The etymology of the word universe comes from the Latin words uni, meaning one, and versus, meaning turn and is attested from Late Middle English. It suggests that the universe is 'mortal', having a lifetime, from a beginning to an end - an epoch.

This contrasts with the Indian conception where the universe is eternal, and when one epoch (yuga) ends, another begins.

One may also want to contrast this with the notion of the Multiverse (which though recently fashionable goes back to Atomists who following a principle of plenitude, posited something of a like kind and one might also wish to contrast this principle with, in one sense its opposite, the principle of parsinomy - Occams Razor) which has many causally & spatially disconnected parts, each of which is called a universe.

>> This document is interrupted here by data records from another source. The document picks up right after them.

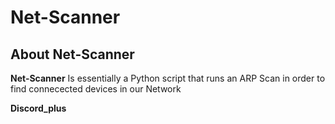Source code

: # Net-Scanner


## About Net-Scanner

**Net-Scanner** 
Is essentially a Python script that runs an ARP Scan in order to find connecected devices in our Network






**Discord_plus** 
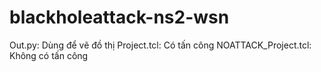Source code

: # blackholeattack-ns2-wsn
Out.py: Dùng để vẽ đồ thị
Project.tcl: Có tấn công
NOATTACK_Project.tcl: Không có tấn công
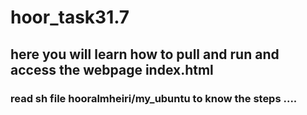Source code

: # hoor_task31.7
## here you will learn how to pull and run and access the webpage index.html
### read sh file hooralmheiri/my_ubuntu to know the steps .... 
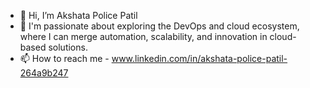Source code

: - 👋 Hi, I’m Akshata Police Patil
- 👀 I'm passionate about exploring the DevOps and cloud ecosystem, where I can merge automation, scalability, and innovation in cloud-based solutions.
- 📫 How to reach me - www.linkedin.com/in/akshata-police-patil-264a9b247

<!---
akshatapolicepati/akshatapolicepati is a ✨ special ✨ repository because its `README.md` (this file) appears on your GitHub profile.
You can click the Preview link to take a look at your changes.
--->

However, a natural definition of the universe is everything that has been, is, and will ever be. This, appears at first glance, to subsume that of the multiverse, as each part - each universe, is a thing, and has been, is or will be.

But one notices that each universe would have it own time coordinate, and one could be justified in claiming that this definition of a universe names only that part of the multiverse we have already christened as a universe.

What is the best definition of a universe and multiverse?

  • That's an old joke. Metaphysics final: Define the universe and give two examples. Somebody used that line as the title of a book. amazon.com/Define-Universe-Give-Two-Examples/dp/0966085884
    – user4894
    Commented May 22, 2014 at 1:33
  • @user4894:so long as I'm not being accused of plaigarism :). Commented May 22, 2014 at 2:28
  • The "set of all sets" of material objects?
    – Drux
    Commented May 22, 2014 at 5:04
  • "Best definition" for what purpose? Commented May 22, 2014 at 14:09

1 Answer 1


There are at least two ways to approach this question. The first is the way you mention at the beginning of your post. If the word "universe" means "everything" then the word "multiverse" doesn't make sense. I can see that taking it from this linguistics perspective is be confusing.

From an astrophysics perspective, the term used is "observable universe." This is the area of existence that we can see and was caused by our Big Bang. The current theoretical understanding is that nothing before the Big Bang is observable (because time and all observation collapses into a singularity at that point), so there will never be any evidence for any theory about what happened before the Big Bang or adjacent to the Big Bang. So, many scientist choose to keep out of the speculation and to them the "observable universe" is the "universe."

Other theoretical scientists try to make theories about what is outside our universe. They reason that the Big Bang did not happen by itself and they want an alternative hypothesis to "God created it." The multiverse theory gives them that because it states that there are an infinite number of "observable universes" each created separately from the others. Inside each universe, you can only see the things inside that universe and have no way to observe other "universes. Thus, to an observer in a universe, that universe is "everything." The explanation is complicated, but at a basic level each universe is said to have sprung out of nothing by spontaneously creating equal amounts of matter and anti-matter, energy and anti-energy.

So, it depends on how you define your terms. If you are looking at this in a purely linguistic sense, then "universe" means "everything" and "multiverse" makes no sense. If you are looking at this from an astronomy perspective, then "universe" means "observable universe" and "multiverse" means "all of the individually observable universes." "Multiverse" is astrophysics jargon after all, so it is best to understand it in that context.

For more information, I highly suggest reading Stephen Hawking's (world renowned theoretical physicist) "A Brief History of Time" (and his other books) which explain these concepts in detail. Most of the information in this post can be cited from his books.